Table 8: Balance sheet of the Notional Account as at 30 June 2015
$’000
Assets
Cash as at 1 July 2014 186,350
Net cashflow 11,842
Total  198,192
Liabilities
Outstanding compliance costs 675(a)
Paid by MIIs but not yet recovered from DHS 1,732(b)
Notified to MIIs but not yet paid by them 9,211(c)
Incurred but not yet notified to MIIs 35,218(d)
Claims handling expenses 2,998(e)
Total 49,838

(a) Estimate only — some MIIs have not lodged applications with DHS.
(b) Based on estimates provided in relation to claims/incidents notified to MIIs and MDOs by 30 June 2015.
(c) Based mainly on estimates provided by industry actuaries.
(d) Based on estimates provided by industry actuaries and models developed within this office.
(e) Based on 5 per cent of ‘grossed up’ ROC indemnity payments (to allow for the impact of the HCCS).

4.2.14. The Notional Account at 30 June 2015 has disclosed an estimated notional surplus of about $148 million. Note again that no account has been taken for possible payments to practitioners under Subdivision E of the Medical Indemnity Act, should the Scheme be wound up without alternative arrangements being put in place. Based on the data provided by DHS, this amount is around $233 million as at 30 June 2015. Generally, the estimated surplus position should be regarded as highly uncertain.

4.2.15. Finally, it is appropriate to provide a benchmark projection of the liabilities of the Scheme. Table 9 below sets out estimates of the liabilities of the Notional Account at the end of each of the next five financial years. The purpose is to illustrate the short-term development of the Scheme. There is very substantial uncertainty in these estimates. The numbers shown have been discounted to the end of the relevant financial year but have not been discounted to give values in today’s terms. The projected liabilities are, in general, about 25 per cent lower than the corresponding amounts presented in last year’s report. Detailed actual versus expected analysis is contained in Appendix 4.

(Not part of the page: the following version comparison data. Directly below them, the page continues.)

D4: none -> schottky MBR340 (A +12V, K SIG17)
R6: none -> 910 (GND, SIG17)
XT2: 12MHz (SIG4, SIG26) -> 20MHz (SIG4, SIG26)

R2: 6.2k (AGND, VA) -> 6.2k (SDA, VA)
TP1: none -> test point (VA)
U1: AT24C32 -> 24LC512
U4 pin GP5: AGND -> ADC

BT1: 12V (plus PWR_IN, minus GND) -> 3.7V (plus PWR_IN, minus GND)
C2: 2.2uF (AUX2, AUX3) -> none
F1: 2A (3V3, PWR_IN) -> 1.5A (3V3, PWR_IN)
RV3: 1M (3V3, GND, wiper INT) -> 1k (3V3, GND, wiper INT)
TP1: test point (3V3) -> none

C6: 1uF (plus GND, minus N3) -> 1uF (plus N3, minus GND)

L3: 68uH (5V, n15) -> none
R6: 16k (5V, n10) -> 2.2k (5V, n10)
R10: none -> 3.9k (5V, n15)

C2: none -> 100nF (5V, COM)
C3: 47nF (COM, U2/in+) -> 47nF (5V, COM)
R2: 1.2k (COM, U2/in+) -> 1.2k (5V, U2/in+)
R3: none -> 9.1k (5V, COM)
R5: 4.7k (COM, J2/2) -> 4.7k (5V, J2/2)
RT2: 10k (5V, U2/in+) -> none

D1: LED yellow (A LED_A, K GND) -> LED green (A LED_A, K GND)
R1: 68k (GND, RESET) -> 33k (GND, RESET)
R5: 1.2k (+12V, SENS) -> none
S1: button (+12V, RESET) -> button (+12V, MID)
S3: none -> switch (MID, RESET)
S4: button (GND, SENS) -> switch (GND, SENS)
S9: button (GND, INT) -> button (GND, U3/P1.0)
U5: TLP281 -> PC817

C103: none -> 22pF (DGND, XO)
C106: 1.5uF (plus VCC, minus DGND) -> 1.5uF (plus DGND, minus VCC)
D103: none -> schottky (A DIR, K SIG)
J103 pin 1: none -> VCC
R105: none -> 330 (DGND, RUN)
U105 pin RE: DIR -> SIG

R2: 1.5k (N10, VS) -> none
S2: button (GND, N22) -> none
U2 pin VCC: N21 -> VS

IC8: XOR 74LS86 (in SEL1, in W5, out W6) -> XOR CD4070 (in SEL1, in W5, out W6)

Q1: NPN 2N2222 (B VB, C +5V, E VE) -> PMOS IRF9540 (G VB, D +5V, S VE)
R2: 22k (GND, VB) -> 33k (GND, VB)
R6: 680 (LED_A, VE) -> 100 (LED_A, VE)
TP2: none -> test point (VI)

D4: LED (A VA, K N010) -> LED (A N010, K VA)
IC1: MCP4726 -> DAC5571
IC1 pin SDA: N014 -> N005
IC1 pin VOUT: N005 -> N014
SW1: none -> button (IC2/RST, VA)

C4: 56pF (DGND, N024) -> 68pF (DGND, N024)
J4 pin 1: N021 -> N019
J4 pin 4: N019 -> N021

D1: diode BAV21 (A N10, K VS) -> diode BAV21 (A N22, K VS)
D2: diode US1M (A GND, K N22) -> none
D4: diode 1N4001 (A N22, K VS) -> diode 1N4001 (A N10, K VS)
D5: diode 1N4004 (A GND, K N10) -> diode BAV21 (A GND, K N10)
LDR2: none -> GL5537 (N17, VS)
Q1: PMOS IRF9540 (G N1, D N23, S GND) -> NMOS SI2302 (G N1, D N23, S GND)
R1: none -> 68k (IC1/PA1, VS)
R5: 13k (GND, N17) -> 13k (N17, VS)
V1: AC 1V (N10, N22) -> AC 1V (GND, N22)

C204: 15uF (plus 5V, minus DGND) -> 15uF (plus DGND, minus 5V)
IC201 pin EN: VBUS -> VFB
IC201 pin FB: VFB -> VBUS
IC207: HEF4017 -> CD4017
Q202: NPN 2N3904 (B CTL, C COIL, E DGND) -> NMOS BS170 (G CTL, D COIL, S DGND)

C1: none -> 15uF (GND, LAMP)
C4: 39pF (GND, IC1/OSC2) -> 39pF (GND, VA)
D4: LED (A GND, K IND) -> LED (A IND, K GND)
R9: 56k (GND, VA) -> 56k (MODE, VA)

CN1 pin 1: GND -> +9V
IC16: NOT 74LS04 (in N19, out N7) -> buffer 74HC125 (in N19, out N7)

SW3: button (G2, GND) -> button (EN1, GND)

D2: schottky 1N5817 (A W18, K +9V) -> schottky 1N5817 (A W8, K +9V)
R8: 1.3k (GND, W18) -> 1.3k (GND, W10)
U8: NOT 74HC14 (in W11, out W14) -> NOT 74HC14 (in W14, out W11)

Table 9: Projected balance sheet liabilities of the Notional Account

Year ending
30-Jun
Liability
($'000)
New accrual
($'000)
Interest cost
($'000)
Payments
($'000)(a)
2015 49,838
2016 62,687 11,756 3,620 2,528
2017 76,200 12,521 4,410 3,417
2018 90,444 13,334 5,242 4,332
2019 105,445 14,201 6,119 5,319
2020 121,278 15,124 7,044 6,336

(a) ROC indemnity payments plus CHE only. Does not include liability in respect of outstanding compliance costs. Refer Appendix 4 for further information.

4.3 Actuarial management

4.3.1. Regular review of the costs and notional assets of the Scheme will allow the ROC support payment rate to be adjusted from time to time, if necessary. Consideration of that rate is beyond the scope of this report. This report has described a framework for the valuation of Scheme liabilities and established the Notional Account. It is intended that the valuation and accounting framework be applied at each future annual review of the Scheme.

[SIGNED]

Peter Martin FIAA
Australian Government Actuary
15 June 2016


8 $9.2 million including 2014-15 notifications but excluding claims handling costs.